Science dictates that eventually a severe disease like COVID-19 would inflict its wrath on the world’s population, Walberg said. But the coronavirus showed that humans won’t always be prepared.
“I think everybody would agree that we as a community, a state, a nation, a world would ever have thought, never have dreamed of a pandemic like this,’’ Walberg said. “This is something that has been very, very difficult for all of us.’’
It became clear early on that the science dealing with the coronavirus was constantly shifting. Changes in medical protocols could be measured in hours.
“Every hospital, pharmacy and doctors’ office got rules and regulations that were changing at such a rapid pace nobody really knew how to react or respond,’’ Walberg said. “I think everybody was doing their best – whether they were right or wrong, I don’t think anyone can judge.’’

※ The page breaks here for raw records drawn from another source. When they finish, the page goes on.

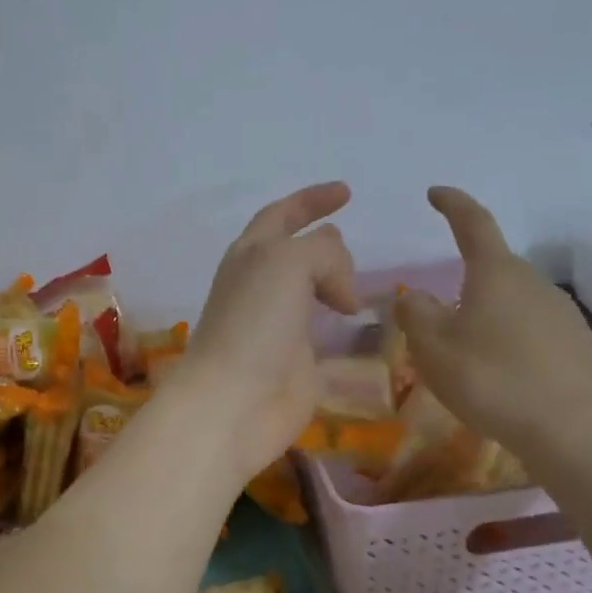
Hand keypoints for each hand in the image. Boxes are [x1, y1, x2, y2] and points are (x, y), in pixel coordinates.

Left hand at [171, 182, 360, 478]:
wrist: (235, 400)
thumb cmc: (254, 322)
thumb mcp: (287, 263)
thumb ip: (322, 253)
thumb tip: (340, 287)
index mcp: (250, 254)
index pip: (281, 214)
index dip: (311, 199)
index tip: (346, 192)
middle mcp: (260, 284)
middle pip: (294, 252)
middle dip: (322, 244)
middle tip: (352, 248)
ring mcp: (275, 323)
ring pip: (308, 290)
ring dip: (332, 282)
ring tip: (357, 288)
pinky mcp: (293, 359)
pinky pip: (320, 329)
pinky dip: (338, 320)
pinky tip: (356, 323)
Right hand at [394, 187, 591, 457]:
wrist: (575, 431)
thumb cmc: (492, 379)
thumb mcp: (433, 347)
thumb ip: (415, 314)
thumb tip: (412, 296)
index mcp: (496, 273)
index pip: (473, 223)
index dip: (453, 204)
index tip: (435, 193)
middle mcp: (532, 283)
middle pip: (493, 268)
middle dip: (465, 279)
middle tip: (437, 313)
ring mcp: (561, 313)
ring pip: (512, 301)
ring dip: (486, 313)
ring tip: (465, 351)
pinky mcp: (576, 345)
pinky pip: (531, 329)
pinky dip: (508, 338)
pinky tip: (499, 372)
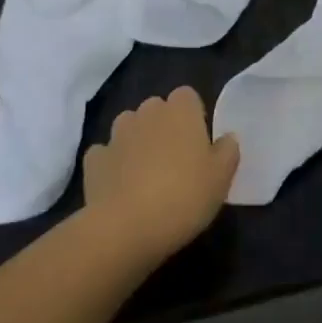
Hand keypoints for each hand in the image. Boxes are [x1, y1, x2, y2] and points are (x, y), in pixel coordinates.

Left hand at [84, 87, 239, 256]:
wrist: (126, 227)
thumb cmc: (184, 196)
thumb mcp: (222, 178)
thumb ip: (228, 151)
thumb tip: (227, 137)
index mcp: (180, 112)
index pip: (187, 96)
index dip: (193, 115)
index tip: (198, 142)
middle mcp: (146, 113)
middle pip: (156, 109)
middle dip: (163, 126)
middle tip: (175, 160)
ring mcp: (116, 134)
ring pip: (129, 127)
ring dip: (137, 141)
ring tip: (146, 173)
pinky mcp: (93, 159)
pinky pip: (106, 153)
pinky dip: (113, 164)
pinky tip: (120, 186)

He often cajoles others to get vaccinated not only to benefit themselves, but the rest of the community. The idea is to create “herd immunity.’’ The term describes that a population can become immune to an infectious disease through previous infection or by vaccination, limiting the virus’s ability to find new people to spread to.
The safest path to herd immunity is by vaccination. But to be effective, at least 70 percent of the population must be immunized, Walberg said.
Enough vaccine doses can be created to hit that 70 percent mark and higher – if people are willing to take the shot.
“We can get there if we all work together,’’ Walberg said.
The pharmacy has an 8 a.m. clinic this morning at Valley Baptist Church in Farrell but all the vaccination appointments already have been taken.
He also has grave concerns that those who have been vaccinated will ditch their masks and halt social distancing.
“The vaccine doesn’t give you a golden ticket where you can take your mask off and forget about it forever. You still need to wear a mask in the grocery store,’’ Walberg said. “I expect the vaccine will prevent people from dying. But it doesn’t prevent you from spreading the coronavirus.’’
Finding a reason to get vaccinated isn’t hard, he said.
“I don’t think there’s a single person who doesn’t know somebody that passed away from this,’’ Walberg said.